Гитлер приказал слуге приготовить пенную ванну. Лишь долгое пребывание в теплой, мыльной, по-матерински ласковой воде с запахом фиалок могло его успокоить.
– Только не пускайте сюда Еву Браун. Пусть меня оставят в покое!
Слуга ушел, Гитлер разделся и невольно взглянул в зеркало. Он улыбнулся своему отражению. Вот перед чем трепещет мир! Смешно! Весь мир смешон!
Он скрылся в воде, и ему показалось, под действием тепла, что он растекается и расширяется до размеров просторной округлой ванны.

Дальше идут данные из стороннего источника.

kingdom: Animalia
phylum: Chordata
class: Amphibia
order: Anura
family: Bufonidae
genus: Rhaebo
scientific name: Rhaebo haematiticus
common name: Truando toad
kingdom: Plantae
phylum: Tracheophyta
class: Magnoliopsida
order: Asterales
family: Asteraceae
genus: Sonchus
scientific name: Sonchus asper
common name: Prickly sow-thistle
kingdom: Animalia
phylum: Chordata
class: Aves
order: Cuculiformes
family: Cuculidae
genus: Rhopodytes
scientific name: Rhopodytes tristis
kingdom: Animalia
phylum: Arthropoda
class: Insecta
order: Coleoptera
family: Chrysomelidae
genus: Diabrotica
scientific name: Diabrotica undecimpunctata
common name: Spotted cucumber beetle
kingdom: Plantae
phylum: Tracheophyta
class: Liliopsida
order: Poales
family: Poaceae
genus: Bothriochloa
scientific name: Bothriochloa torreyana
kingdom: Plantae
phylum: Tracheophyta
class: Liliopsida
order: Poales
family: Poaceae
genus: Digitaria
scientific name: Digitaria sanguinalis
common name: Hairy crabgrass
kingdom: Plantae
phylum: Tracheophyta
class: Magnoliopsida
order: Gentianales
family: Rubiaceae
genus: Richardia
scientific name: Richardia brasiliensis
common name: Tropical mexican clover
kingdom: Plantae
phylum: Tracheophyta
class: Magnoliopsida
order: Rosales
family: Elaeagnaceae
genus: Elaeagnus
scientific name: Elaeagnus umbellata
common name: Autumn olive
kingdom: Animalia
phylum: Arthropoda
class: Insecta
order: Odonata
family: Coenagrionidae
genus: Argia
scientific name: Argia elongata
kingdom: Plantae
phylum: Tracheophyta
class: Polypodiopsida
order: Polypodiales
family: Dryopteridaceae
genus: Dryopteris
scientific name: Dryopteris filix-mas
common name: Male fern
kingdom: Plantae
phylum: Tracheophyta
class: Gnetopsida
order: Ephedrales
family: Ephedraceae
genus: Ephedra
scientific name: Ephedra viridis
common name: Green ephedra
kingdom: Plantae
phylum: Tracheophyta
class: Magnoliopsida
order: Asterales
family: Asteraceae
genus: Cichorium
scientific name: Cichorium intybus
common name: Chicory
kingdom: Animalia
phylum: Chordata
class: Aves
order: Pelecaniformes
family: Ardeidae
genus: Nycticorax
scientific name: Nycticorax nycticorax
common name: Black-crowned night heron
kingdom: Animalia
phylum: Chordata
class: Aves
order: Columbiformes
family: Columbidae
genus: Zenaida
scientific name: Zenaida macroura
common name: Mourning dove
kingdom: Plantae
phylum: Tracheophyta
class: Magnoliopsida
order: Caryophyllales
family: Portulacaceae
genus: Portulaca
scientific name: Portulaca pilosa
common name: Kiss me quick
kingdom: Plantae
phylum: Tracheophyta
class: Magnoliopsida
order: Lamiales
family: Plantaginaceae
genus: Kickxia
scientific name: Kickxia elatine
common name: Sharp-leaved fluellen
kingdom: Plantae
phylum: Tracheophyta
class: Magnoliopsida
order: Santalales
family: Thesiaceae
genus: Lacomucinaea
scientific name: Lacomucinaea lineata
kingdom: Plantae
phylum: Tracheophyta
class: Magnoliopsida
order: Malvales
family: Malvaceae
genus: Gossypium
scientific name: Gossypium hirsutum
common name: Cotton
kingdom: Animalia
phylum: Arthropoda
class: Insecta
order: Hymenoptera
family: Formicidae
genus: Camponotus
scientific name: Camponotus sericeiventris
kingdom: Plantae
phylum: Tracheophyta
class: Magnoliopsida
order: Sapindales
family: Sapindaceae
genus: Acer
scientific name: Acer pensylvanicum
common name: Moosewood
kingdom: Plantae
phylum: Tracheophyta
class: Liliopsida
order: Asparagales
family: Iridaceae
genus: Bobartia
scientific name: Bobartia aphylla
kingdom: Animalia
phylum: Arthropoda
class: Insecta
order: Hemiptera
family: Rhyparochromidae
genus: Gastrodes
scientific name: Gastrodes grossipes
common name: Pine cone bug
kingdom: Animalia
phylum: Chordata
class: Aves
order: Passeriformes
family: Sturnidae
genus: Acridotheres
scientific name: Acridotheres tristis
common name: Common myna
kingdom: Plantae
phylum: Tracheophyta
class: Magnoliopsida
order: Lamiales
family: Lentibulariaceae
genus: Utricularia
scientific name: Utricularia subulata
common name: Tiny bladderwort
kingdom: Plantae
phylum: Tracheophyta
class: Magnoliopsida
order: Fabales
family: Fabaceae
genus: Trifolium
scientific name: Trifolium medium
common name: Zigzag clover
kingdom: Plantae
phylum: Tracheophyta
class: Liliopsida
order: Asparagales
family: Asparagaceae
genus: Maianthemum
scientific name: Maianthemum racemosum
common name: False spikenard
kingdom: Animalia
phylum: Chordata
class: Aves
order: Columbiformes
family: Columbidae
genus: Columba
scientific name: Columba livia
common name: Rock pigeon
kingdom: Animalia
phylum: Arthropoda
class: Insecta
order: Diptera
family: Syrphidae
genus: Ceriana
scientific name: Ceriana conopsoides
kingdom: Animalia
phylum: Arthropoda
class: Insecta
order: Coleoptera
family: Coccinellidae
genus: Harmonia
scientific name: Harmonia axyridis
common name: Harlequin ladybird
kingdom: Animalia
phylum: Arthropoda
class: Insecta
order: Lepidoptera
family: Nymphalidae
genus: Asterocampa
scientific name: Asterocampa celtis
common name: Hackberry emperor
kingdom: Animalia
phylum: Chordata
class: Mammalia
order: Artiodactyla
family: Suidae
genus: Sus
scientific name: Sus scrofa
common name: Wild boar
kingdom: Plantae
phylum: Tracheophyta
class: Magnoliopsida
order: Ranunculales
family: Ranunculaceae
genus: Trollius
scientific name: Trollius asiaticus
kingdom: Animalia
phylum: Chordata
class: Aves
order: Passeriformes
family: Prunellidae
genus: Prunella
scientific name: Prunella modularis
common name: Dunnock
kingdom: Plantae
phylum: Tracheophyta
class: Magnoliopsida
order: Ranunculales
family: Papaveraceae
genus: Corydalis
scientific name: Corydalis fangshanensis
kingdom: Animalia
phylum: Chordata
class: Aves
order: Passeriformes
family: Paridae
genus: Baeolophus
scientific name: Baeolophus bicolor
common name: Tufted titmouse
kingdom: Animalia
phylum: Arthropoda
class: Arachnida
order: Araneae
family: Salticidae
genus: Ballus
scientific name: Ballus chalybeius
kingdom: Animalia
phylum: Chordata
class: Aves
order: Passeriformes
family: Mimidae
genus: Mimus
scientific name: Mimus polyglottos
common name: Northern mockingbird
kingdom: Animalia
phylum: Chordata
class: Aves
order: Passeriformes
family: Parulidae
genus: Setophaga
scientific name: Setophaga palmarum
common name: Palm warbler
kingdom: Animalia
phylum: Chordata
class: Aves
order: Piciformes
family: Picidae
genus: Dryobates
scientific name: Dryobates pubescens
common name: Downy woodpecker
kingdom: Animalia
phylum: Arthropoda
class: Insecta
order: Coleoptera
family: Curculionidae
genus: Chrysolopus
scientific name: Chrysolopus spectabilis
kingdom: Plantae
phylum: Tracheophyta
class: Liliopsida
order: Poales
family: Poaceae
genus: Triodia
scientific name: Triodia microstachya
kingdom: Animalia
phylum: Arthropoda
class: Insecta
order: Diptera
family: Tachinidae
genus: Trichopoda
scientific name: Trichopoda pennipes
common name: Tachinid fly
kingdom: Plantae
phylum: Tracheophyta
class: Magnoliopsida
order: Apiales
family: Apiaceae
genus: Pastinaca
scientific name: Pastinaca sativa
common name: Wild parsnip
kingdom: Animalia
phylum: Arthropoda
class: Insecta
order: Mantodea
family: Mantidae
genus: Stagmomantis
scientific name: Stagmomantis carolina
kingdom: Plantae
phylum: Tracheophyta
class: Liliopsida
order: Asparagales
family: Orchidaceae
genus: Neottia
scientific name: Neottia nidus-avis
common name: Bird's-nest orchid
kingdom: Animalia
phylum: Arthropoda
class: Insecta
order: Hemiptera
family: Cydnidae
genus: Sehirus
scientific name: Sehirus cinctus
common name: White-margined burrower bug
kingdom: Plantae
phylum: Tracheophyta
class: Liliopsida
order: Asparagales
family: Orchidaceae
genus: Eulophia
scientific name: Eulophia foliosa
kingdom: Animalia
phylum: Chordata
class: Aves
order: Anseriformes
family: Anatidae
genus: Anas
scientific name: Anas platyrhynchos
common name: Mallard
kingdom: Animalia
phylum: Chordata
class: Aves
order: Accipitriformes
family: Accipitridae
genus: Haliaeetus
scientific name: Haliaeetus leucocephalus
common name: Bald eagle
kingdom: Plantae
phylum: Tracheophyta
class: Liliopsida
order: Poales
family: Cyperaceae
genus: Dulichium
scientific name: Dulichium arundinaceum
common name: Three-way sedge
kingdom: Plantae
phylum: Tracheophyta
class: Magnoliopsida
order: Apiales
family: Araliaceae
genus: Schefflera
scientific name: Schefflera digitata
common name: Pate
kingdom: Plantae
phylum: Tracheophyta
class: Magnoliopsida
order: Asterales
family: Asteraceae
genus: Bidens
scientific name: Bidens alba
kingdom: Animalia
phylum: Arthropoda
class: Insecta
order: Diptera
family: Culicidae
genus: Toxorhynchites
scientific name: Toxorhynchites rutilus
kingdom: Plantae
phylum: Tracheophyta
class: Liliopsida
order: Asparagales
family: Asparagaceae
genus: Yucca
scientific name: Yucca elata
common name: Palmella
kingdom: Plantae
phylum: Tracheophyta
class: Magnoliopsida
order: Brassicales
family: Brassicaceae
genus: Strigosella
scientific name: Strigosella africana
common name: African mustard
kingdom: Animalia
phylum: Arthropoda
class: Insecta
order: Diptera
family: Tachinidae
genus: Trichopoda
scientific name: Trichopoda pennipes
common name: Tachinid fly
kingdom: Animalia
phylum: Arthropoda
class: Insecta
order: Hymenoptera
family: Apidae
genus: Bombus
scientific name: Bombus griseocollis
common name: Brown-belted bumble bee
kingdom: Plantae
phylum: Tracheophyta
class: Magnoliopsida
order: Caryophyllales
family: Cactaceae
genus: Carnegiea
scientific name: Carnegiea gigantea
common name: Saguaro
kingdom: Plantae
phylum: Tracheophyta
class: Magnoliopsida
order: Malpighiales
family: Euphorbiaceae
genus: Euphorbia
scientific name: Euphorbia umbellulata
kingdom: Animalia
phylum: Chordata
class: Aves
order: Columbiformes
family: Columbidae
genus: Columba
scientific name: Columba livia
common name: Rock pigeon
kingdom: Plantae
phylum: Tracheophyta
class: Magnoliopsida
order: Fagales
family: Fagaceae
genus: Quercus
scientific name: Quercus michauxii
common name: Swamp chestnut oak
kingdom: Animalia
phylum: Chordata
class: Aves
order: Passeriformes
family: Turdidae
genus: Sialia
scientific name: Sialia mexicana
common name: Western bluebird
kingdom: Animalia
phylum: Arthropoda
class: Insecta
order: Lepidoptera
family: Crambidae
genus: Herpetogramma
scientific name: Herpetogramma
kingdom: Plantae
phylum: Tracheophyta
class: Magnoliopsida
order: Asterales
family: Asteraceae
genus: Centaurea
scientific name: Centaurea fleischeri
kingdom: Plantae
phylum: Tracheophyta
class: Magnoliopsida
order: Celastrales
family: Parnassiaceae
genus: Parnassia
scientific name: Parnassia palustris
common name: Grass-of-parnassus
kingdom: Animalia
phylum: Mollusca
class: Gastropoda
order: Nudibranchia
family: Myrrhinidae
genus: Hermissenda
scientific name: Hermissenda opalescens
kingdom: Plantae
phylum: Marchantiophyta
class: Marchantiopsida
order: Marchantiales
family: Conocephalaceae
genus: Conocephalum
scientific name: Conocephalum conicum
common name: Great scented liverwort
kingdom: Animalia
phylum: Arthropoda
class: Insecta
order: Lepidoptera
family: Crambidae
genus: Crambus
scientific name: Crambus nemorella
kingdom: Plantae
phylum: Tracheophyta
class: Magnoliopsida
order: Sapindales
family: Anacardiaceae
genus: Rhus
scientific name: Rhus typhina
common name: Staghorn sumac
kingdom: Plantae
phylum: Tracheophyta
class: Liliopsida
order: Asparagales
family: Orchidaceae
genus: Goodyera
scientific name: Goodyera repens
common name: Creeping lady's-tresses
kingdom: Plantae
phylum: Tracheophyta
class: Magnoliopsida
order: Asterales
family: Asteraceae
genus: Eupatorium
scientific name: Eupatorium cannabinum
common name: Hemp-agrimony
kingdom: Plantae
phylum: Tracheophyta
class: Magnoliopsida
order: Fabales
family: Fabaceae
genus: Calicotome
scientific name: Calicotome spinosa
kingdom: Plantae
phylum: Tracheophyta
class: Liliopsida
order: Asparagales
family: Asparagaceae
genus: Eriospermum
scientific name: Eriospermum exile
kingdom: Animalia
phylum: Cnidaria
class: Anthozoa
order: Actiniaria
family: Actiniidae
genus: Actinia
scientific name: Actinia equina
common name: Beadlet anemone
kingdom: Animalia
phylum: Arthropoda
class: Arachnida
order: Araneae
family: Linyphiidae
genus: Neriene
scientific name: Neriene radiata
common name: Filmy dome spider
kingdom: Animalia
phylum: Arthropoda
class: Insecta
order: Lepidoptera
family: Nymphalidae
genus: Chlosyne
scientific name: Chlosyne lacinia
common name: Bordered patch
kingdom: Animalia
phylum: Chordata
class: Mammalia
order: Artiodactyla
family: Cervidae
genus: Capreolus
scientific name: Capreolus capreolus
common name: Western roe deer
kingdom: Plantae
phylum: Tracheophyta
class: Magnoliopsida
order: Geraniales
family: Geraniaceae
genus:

Он никогда не мог понять, почему ему не дано было тело, похожее на его душу, – сильное, крепкое, могучее, мускулистое, железное, как его воля, тело арийского атлета, какие стояли теперь на всех памятниках рейха.
Он высунул из ванны ногу: нет, решительно это не бедро его души. Пощупал себя под водой: ягодицы тоже. Посмотрел на свои вялые, молочно-белые руки, плоть на которых казалась нанизанной на кости, на грудные мышцы, улитками стекавшие к дряблым подмышкам, на слегка обвисший живот. Он избавил себя от гнетущего зрелища своего полового органа, совсем скукожившегося под действием нервного напряжения, к нему даже Ева Браун не имела больше доступа, ибо он хотел сохранить всю энергию для своих замыслов. Он все больше ненавидел это тело, непохожее на него, недостойное его, которое наверняка скоро его подведет. Для него давно было мучением видеть, на улице ли, на параде, в числе гостей, свое истинное тело на дурацкой чужой душе, безоговорочную красоту, которой он заслуживал. Отравленная стрела пронзала ему сердце. Досада. Несправедливость. Зависть. Он излечился от них только на Олимпийских играх в Берлине в 1936-м, когда все рекорды побили американские атлеты. Поначалу шокированный тем, что эта якобы великая нация – Соединенные Штаты – посылает ее представлять негров, он пришел к выводу, наблюдая за этими чемпионами, объективно гармоничными и мускулистыми – хоть и чернокожими, – объективно сильными и ловкими – хоть и чернокожими, – что в конечном счете плоть не говорит правды о душе. С тех пор все тела – свое, как и чужие, – он обливал презрением.